--- Records ---

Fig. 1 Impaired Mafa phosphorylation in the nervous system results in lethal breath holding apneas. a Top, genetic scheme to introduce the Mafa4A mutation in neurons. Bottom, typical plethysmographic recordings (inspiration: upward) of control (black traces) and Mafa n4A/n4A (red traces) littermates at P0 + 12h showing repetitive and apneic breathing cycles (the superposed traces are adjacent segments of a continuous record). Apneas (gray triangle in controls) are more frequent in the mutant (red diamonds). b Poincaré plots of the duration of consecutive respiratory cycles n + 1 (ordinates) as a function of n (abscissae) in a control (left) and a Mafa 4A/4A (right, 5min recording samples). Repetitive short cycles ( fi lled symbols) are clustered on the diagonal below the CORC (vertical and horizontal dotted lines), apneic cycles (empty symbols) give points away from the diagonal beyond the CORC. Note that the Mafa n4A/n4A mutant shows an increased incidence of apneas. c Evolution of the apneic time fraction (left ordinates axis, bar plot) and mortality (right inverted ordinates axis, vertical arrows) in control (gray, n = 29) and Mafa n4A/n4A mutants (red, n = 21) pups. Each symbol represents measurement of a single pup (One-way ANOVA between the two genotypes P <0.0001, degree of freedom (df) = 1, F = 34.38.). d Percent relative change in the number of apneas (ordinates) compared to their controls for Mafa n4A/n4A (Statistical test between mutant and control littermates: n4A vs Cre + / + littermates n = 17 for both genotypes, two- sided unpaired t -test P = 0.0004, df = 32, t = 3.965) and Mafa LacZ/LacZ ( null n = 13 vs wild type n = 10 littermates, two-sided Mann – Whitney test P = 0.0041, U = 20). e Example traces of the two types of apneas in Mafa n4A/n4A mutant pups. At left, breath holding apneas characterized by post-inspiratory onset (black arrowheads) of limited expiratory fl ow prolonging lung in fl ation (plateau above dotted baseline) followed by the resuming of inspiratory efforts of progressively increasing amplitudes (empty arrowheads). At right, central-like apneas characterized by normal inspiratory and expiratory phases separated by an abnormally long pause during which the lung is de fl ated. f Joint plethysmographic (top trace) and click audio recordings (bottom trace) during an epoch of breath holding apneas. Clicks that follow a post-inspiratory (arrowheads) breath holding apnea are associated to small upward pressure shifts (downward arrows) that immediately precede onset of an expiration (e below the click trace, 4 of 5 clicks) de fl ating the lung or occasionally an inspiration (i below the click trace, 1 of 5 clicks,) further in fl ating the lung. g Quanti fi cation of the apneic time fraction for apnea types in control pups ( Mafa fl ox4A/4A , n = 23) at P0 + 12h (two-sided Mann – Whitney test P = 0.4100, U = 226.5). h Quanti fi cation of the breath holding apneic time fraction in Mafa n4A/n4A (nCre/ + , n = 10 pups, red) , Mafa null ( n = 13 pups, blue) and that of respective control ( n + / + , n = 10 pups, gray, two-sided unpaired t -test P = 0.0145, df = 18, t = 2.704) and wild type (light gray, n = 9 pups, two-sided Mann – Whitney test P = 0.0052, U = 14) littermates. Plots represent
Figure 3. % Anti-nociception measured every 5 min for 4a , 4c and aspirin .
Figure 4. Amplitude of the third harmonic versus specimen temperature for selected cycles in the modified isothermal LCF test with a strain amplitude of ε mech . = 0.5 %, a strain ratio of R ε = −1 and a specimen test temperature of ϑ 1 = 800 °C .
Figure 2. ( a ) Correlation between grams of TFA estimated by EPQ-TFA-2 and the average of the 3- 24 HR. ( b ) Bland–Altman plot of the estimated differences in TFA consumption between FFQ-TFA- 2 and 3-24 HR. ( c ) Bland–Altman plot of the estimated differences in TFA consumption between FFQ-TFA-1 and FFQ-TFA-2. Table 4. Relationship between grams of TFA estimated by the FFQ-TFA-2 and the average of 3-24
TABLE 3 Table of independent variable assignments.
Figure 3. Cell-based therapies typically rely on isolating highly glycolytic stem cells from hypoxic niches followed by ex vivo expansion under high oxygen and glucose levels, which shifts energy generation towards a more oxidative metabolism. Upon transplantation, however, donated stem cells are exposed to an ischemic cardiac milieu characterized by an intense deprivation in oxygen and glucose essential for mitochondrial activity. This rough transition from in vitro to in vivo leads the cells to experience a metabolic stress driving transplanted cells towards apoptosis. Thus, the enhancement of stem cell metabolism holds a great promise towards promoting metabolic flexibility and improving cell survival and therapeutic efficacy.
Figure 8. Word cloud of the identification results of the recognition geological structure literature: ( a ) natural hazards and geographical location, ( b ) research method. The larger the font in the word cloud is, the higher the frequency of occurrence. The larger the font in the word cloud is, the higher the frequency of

---

__Task item__. In the entries above, identify every line with the word "Table". Copy those lines.

__Solution for this exercise__.
Figure 2. ( a ) Correlation between grams of TFA estimated by EPQ-TFA-2 and the average of the 3- 24 HR. ( b ) Bland–Altman plot of the estimated differences in TFA consumption between FFQ-TFA- 2 and 3-24 HR. ( c ) Bland–Altman plot of the estimated differences in TFA consumption between FFQ-TFA-1 and FFQ-TFA-2. Table 4. Relationship between grams of TFA estimated by the FFQ-TFA-2 and the average of 3-24
TABLE 3 Table of independent variable assignments.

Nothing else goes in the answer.